Pros and cons
Such an approach is particularly advanced and brings many advantages, for example in the energy field where companies need to know in advance future fluctuations in production and consumption to optimize distribution through the power grid.
It is also a rather common tool in the arsenal of marketers, particularly in the context of sentiment analysis.
An algorithm can be trained to recognize positive and negative customer comments based on sample texts to autonomously predict the tone of future comments and give insights into overall sentiment.
At the same time, this type of analysis is heavily based on very expensive technologies such as machine learning (ML) and deep learning (DL) and requires a massive availability of high-quality data to function properly.
4. Prescriptive analytics
The purpose of prescriptive analytics, which is certainly the most advanced category on our list, is to suggest a course of action to avoid future problems or to get the maximum benefit from a promising trend.
This type of analysis is widely used, for example, by recommendation engines to determine buying patterns among similar clients and provide them with personalized recommendations based on their browsing activity.
To this end, recommendation systems analyze customer data collected through descriptive analytics (such as previously purchased products) and predictive analytics (e.g. market segmentation) to recommend the most suitable product for a specific customer.
Recommendations should always be tested and validated against the desired result, for example by verifying that consumers have actually clicked on the recommended product or service. Such a feedback mechanism helps improve performance over time.
ML for prescriptive analysis
Prescriptive analytics, as much as predictive analytics, works best when powered by machine learning and deep learning algorithms, with all the pros and cons that come with it and that we’ve already mentioned above.
It is a particularly data-hungry approach and requires both internal and external data sources to be exploited to its full potential.
For this reason, any company that wants to implement prescriptive analysis in its business processes should carefully evaluate the possible costs and compare them to the expected benefits.
The most popular types of data analytics
According to the “2016 Global Data and Analytics Survey”, descriptive analytics was the type on which company executives relied most for their decision making (58%) in the category “Rarely data-driven decision- making”.
However, diagnostic analytics dominated with 34% in the “Rather data-driven” category, while predictive analytics was ranked first in the “highly data-driven” category with 36%.
What does it mean? Well, basically these results tell us that any choice regarding the type of data analytics depends to a large extent on the development phase of a company.
The more a company relies on informed decisions, the more it will be necessary to implement the most advanced types of analysis.
The growing trend of advanced analytics
In the last years, we have seen a shift of attention towards the more advanced types of data analysis, namely predictive and prescriptive analytics.
This trend seems confirmed by more recent surveys. For example, a majority of the “2018 Advanced and Predictive Analytics Market Research” respondents indicated for the first time advanced analytics as “critical” or “very important”.
A majority of the “2018 Advanced and Predictive Analytics Market Research” respondents indicated for the first time advanced analytics as “critical” or “very important”.
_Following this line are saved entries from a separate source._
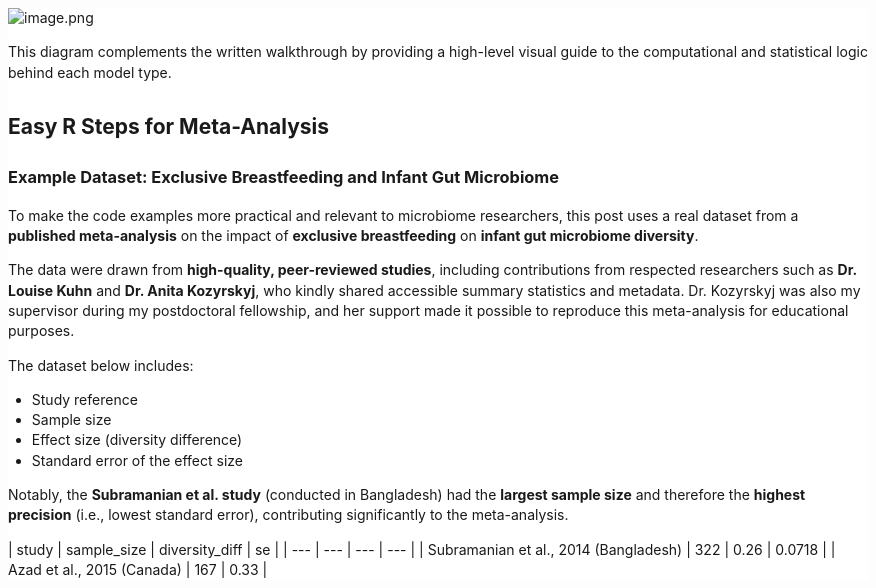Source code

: ![image.png](attachment:b63acc96-6c89-45cc-9186-78fc6446581f:image.png)

This diagram complements the written walkthrough by providing a high-level visual guide to the computational and statistical logic behind each model type.

## **Easy R Steps for Meta-Analysis**

### **Example Dataset: Exclusive Breastfeeding and Infant Gut Microbiome**

To make the code examples more practical and relevant to microbiome researchers, this post uses a real dataset from a **published meta-analysis** on the impact of **exclusive breastfeeding** on **infant gut microbiome diversity**.

The data were drawn from **high-quality, peer-reviewed studies**, including contributions from respected researchers such as **Dr. Louise Kuhn** and **Dr. Anita Kozyrskyj**, who kindly shared accessible summary statistics and metadata. Dr. Kozyrskyj was also my supervisor during my postdoctoral fellowship, and her support made it possible to reproduce this meta-analysis for educational purposes.

The dataset below includes:

- Study reference
- Sample size
- Effect size (diversity difference)
- Standard error of the effect size

Notably, the **Subramanian et al. study** (conducted in Bangladesh) had the **largest sample size** and therefore the **highest precision** (i.e., lowest standard error), contributing significantly to the meta-analysis.

| 
study
 | 
sample_size
 | 
diversity_diff
 | 
se
 |
| --- | --- | --- | --- |
| 
Subramanian et al., 2014 (Bangladesh)
 | 
322
 | 
0.26
 | 
0.0718
 |
| 
Azad et al., 2015 (Canada)
 | 
167
 | 
0.33
 | 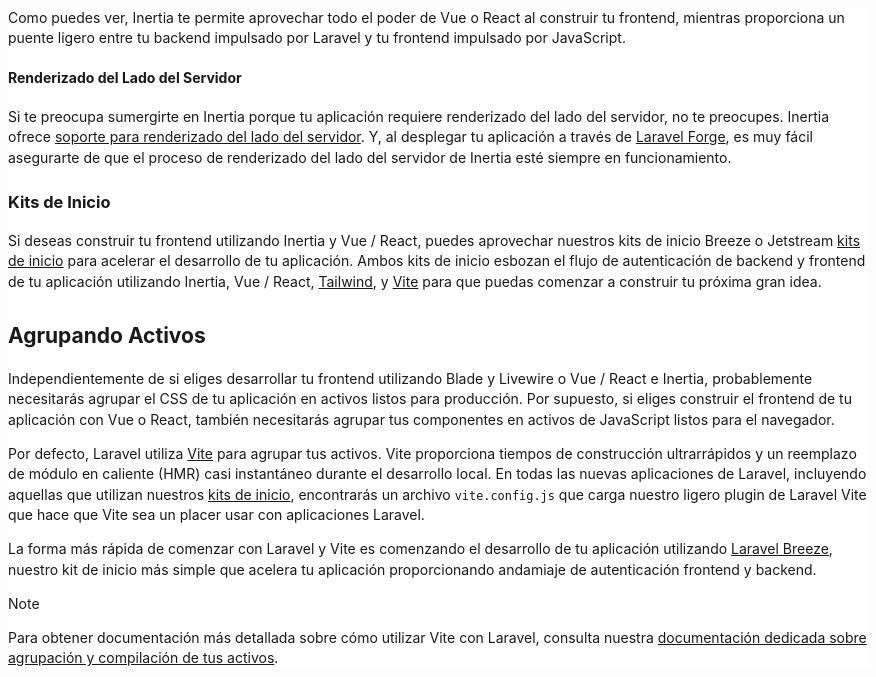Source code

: Como puedes ver, Inertia te permite aprovechar todo el poder de Vue o React al construir tu frontend, mientras proporciona un puente ligero entre tu backend impulsado por Laravel y tu frontend impulsado por JavaScript.

#### Renderizado del Lado del Servidor

Si te preocupa sumergirte en Inertia porque tu aplicación requiere renderizado del lado del servidor, no te preocupes. Inertia ofrece [soporte para renderizado del lado del servidor](https://inertiajs.com/server-side-rendering). Y, al desplegar tu aplicación a través de [Laravel Forge](https://forge.laravel.com), es muy fácil asegurarte de que el proceso de renderizado del lado del servidor de Inertia esté siempre en funcionamiento.

<a name="inertia-starter-kits"></a>
### Kits de Inicio

Si deseas construir tu frontend utilizando Inertia y Vue / React, puedes aprovechar nuestros kits de inicio Breeze o Jetstream [kits de inicio](/docs/{{version}}/starter-kits#breeze-and-inertia) para acelerar el desarrollo de tu aplicación. Ambos kits de inicio esbozan el flujo de autenticación de backend y frontend de tu aplicación utilizando Inertia, Vue / React, [Tailwind](https://tailwindcss.com), y [Vite](https://vitejs.dev) para que puedas comenzar a construir tu próxima gran idea.

<a name="bundling-assets"></a>
## Agrupando Activos

Independientemente de si eliges desarrollar tu frontend utilizando Blade y Livewire o Vue / React e Inertia, probablemente necesitarás agrupar el CSS de tu aplicación en activos listos para producción. Por supuesto, si eliges construir el frontend de tu aplicación con Vue o React, también necesitarás agrupar tus componentes en activos de JavaScript listos para el navegador.

Por defecto, Laravel utiliza [Vite](https://vitejs.dev) para agrupar tus activos. Vite proporciona tiempos de construcción ultrarrápidos y un reemplazo de módulo en caliente (HMR) casi instantáneo durante el desarrollo local. En todas las nuevas aplicaciones de Laravel, incluyendo aquellas que utilizan nuestros [kits de inicio](/docs/{{version}}/starter-kits), encontrarás un archivo `vite.config.js` que carga nuestro ligero plugin de Laravel Vite que hace que Vite sea un placer usar con aplicaciones Laravel.

La forma más rápida de comenzar con Laravel y Vite es comenzando el desarrollo de tu aplicación utilizando [Laravel Breeze](/docs/{{version}}/starter-kits#laravel-breeze), nuestro kit de inicio más simple que acelera tu aplicación proporcionando andamiaje de autenticación frontend y backend.

> [!NOTE]  
> Para obtener documentación más detallada sobre cómo utilizar Vite con Laravel, consulta nuestra [documentación dedicada sobre agrupación y compilación de tus activos](/docs/{{version}}/vite).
Can we afford advanced analytics?
On the other hand, we shouldn’t forget that more advanced data analytics also means increased costs, requirements, and risks.
Some useful insights in this regard come from the 2020 BARC’s study “The Future of Analytics”, which is based on a global survey of more than three hundred professionals working with advanced analytics.
66% of respondents declared to lack the human resources necessary to carry out advanced analytics.
According to the study, in fact, “using advanced analytics across the entire company only works when data access and governance is right and when enough users possess the relevant skills”.
The right data analytics type for your business
As you may have already realized, the different types of data analysis are not mutually exclusive but, rather, they coexist and complement each other.
But what’s the right mix for your business? To understand this, you should take into account your current progress in implementing data analytics and your actual need to dig deeper into the data in order to get better insights and more effective decision making.
Generally, the best way is to gradually move from the simpler and cheaper types of analysis to the more complex, expensive, and challenging to implement.
Just remember that every extra step you take comes at a cost and risks giving disappointing results in terms of ROI. So… choose wisely and don’t overdo it!